In 1935, Kanaga moved to New York, where she worked on assignment for Index of American Design, a WPA project, and aligned herself with the political left, photographing for such publications as New Masses, Labor Defender, and Sunday Worker. She married painter Wallace Putnam in 1936, after which she lectured at the New York Photo League and continued to maintain a successful portrait business. Throughout the decade of the 1940s, she and Putnam lived and worked in Manhattan and were part of an artistic circle that included Adolph Gottlieb, Mark Rothko, and other luminaries of the period. In 1948, Kanaga's work was included in three important shows at the Museum of Modern Art.

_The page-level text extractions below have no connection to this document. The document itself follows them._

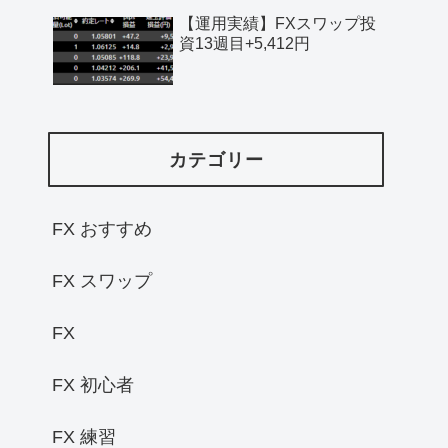
【運用実績】FXスワップ投
資13週目+5,412円
カテゴリー
FX おすすめ
FX スワップ
FX
FX 初心者
FX 練習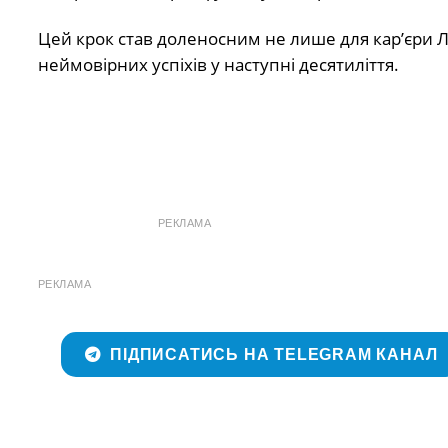
Цей крок став доленосним не лише для кар’єри Лі
неймовірних успіхів у наступні десятиліття.
РЕКЛАМА
РЕКЛАМА
ПІДПИСАТИСЬ НА TELEGRAM КАНАЛ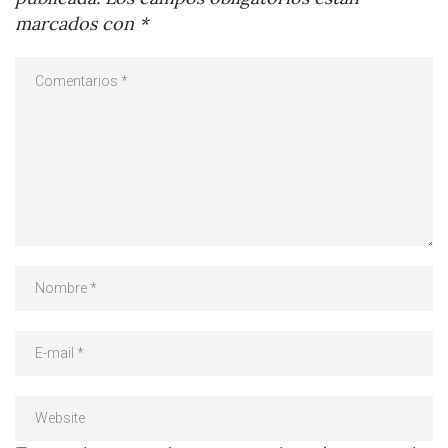
marcados con
*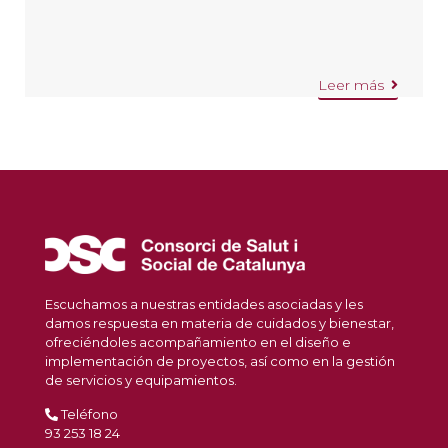
Leer más
Escuchamos a nuestras entidades asociadas y les
damos respuesta en materia de cuidados y bienestar,
ofreciéndoles acompañamiento en el diseño e
implementación de proyectos, así como en la gestión
de servicios y equipamientos.
Teléfono
93 253 18 24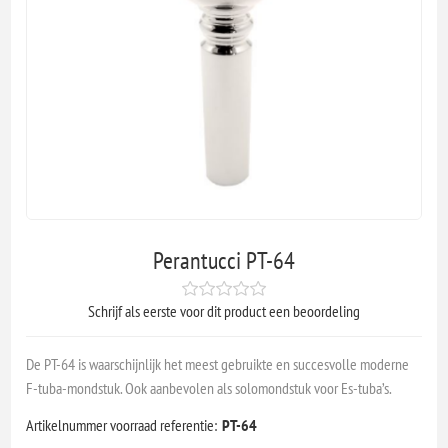
Perantucci PT-64
Schrijf als eerste voor dit product een beoordeling
De PT-64 is waarschijnlijk het meest gebruikte en succesvolle moderne
F-tuba-mondstuk. Ook aanbevolen als solomondstuk voor Es-tuba’s.
Artikelnummer voorraad referentie:
PT-64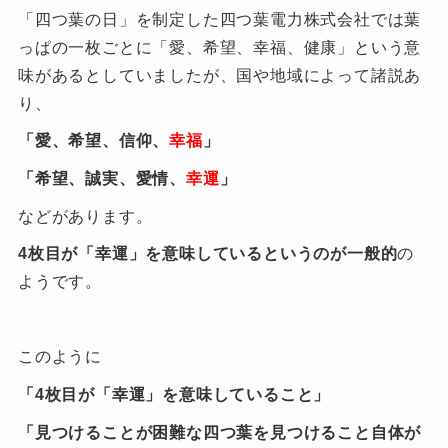
「四つ葉の日」を制定した四つ葉電力株式会社では葉
っぱの一枚ごとに「愛、希望、幸福、健康」という意
味があるとしていましたが、国や地域によって諸説あ
り、
「愛、希望、信仰、
幸福
」
「希望、誠実、愛情、
幸運
」
などがあります。
4枚目が「幸運」を意味しているというのが一般的
の
ようです。
このように
「4枚目が「幸運」を意味していること」
「見つけることが困難な四つ葉を見つけること自体が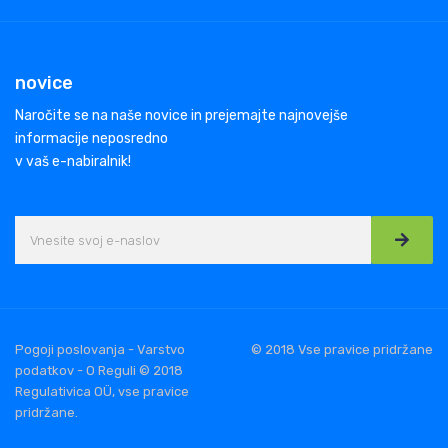
novice
Naročite se na naše novice in prejemajte najnovejše
informacije neposredno
v vaš e-nabiralnik!
Pogoji poslovanja - Varstvo
© 2018 Vse pravice pridržane
podatkov - O Reguli © 2018
Regulativica OÜ, vse pravice
pridržane.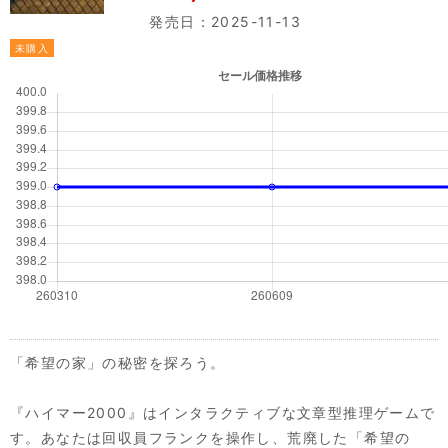
発売日：2025-11-13
未購入
「希望の家」の秘密を探ろう。
『ハイマー2000』はインタラクティブな文章型推理ゲームで
す。あなたは回収員フランクを操作し、荒廃した「希望の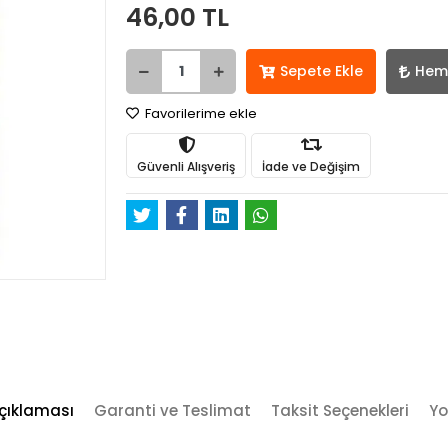
46,00 TL
Sepete Ekle
Hem
Favorilerime ekle
Güvenli Alışveriş
İade ve Değişim
çıklaması
Garanti ve Teslimat
Taksit Seçenekleri
Yo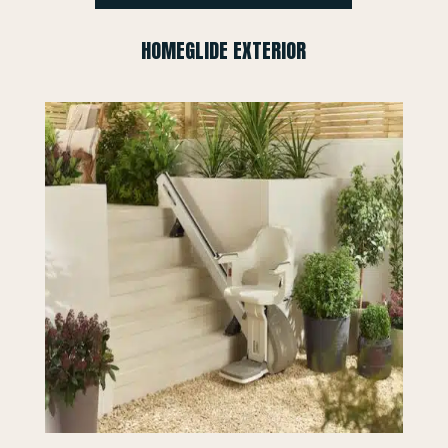
HOMEGLIDE EXTERIOR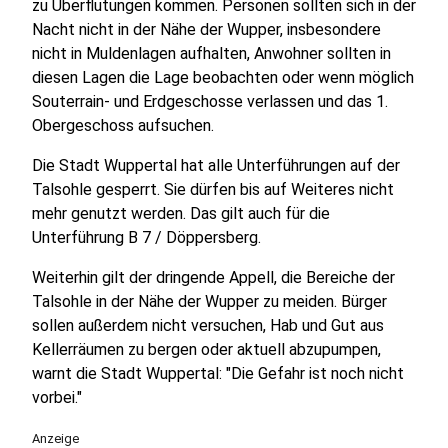
zu Überflutungen kommen. Personen sollten sich in der
Nacht nicht in der Nähe der Wupper, insbesondere
nicht in Muldenlagen aufhalten, Anwohner sollten in
diesen Lagen die Lage beobachten oder wenn möglich
Souterrain- und Erdgeschosse verlassen und das 1.
Obergeschoss aufsuchen.
Die Stadt Wuppertal hat alle Unterführungen auf der
Talsohle gesperrt. Sie dürfen bis auf Weiteres nicht
mehr genutzt werden. Das gilt auch für die
Unterführung B 7 / Döppersberg.
Weiterhin gilt der dringende Appell, die Bereiche der
Talsohle in der Nähe der Wupper zu meiden. Bürger
sollen außerdem nicht versuchen, Hab und Gut aus
Kellerräumen zu bergen oder aktuell abzupumpen,
warnt die Stadt Wuppertal: "Die Gefahr ist noch nicht
vorbei."
Anzeige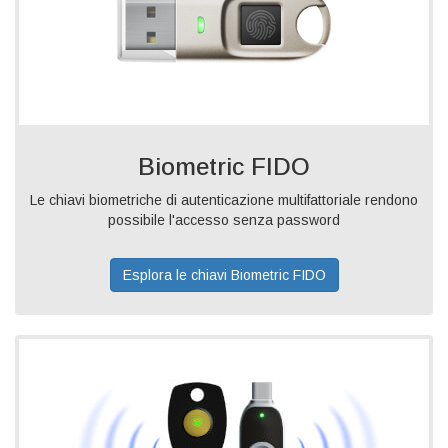
Biometric FIDO
Le chiavi biometriche di autenticazione multifattoriale rendono
possibile l'accesso senza password
Esplora le chiavi Biometric FIDO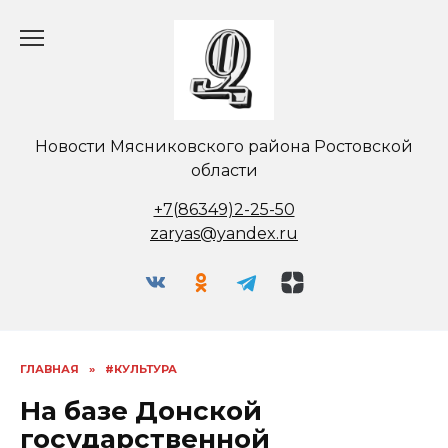
Перейти
к
содержанию
Новости Мясниковского района Ростовской
области
+7(86349)2-25-50
zaryas@yandex.ru
ГЛАВНАЯ
»
#КУЛЬТУРА
На базе Донской
государственной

In 1952, at Putnam's insistence, Kanaga moved permanently to the couple's modest vacation home in Yorktown Heights, New York (the Icehouse), an event which pretty much halted her career. "Connie herself was dispossessed—that is to say, she was in the wrong place," said William Maxwell, her neighbor in Yorktown Heights. "The people she wanted to be photographing were in the city, in black neighborhoods, or in the deep South." Although she continued her portrait business, which provided most of the couple's income, Kanaga lost interest in promoting her career. In the late 1950s, Helen Gee , who owned the Limelight Gallery in Manhattan, visited the photographer with a friend, hoping to arrange a show. Upon their arrival, Kanaga's only interest was in providing a meal for her guests. After they ate, Gee asked to see some of Kanaga's photographs. "She proceeded to wander around the house looking for them in an aimless fashion," Gee recalled. "She couldn't seem to focus at all. She couldn't find the photographs. The conclusion was that Wally began to show us his canvases of two birds.… There must have been two hundred canvases.… I did n't see one photograph and it didn't seem to bother her at all." The last solo exhibition of Kanaga's work while she was alive was at the Brooklyn Museum in 1976–77.
Although Kanaga produced landscapes, interiors, still-lifes and cityscapes, her portraits comprise the soul of her work. In attempting to capture the essence of her subjects, she found much of herself. "The great alchemy is your attitude, who you are, what you are," she said about portrait-making. "When you make a photograph, it is very much a picture of your own self. That is the important thing. Most people try to be striking to catch the eye. I think the thing is not to catch the eye but the spirit." Most outstanding among Kanaga's portraits are those of children. Millstein points out that her images are unsmiling and contemplative, and are examples of portraits that do not focus on making children cute. Also outstanding are her portraits of African Americans: one of Langston Hughes draped on a couch is notable, as is an image of a young African-American mother with her baby girl.
Elsa Dorfman , who reviewed the Millstein-Lowe book for The Women's Review of Books, suggests that although it is the first and probably only study that will be devoted to Kanaga's work, it raises as many questions about the photographer as it answers. Most pressing: Why, given her talent and opportunity, did Consuelo Kanaga produce such a modest body of work?
sources:
Dorfman, Elsa. "An interrupted career," in The Women's Review of Books. Vol. X, no. 7. April 1993.
Millstein, Barbara Head, and Sarah M. Lowe. Consuelo Kanaga: An American Photographer. Seattle, WA: University of Washington Press, 1992.
Rosenblum, Naomi. A History of Women Photographers. NY: Abbeville Press, 1994.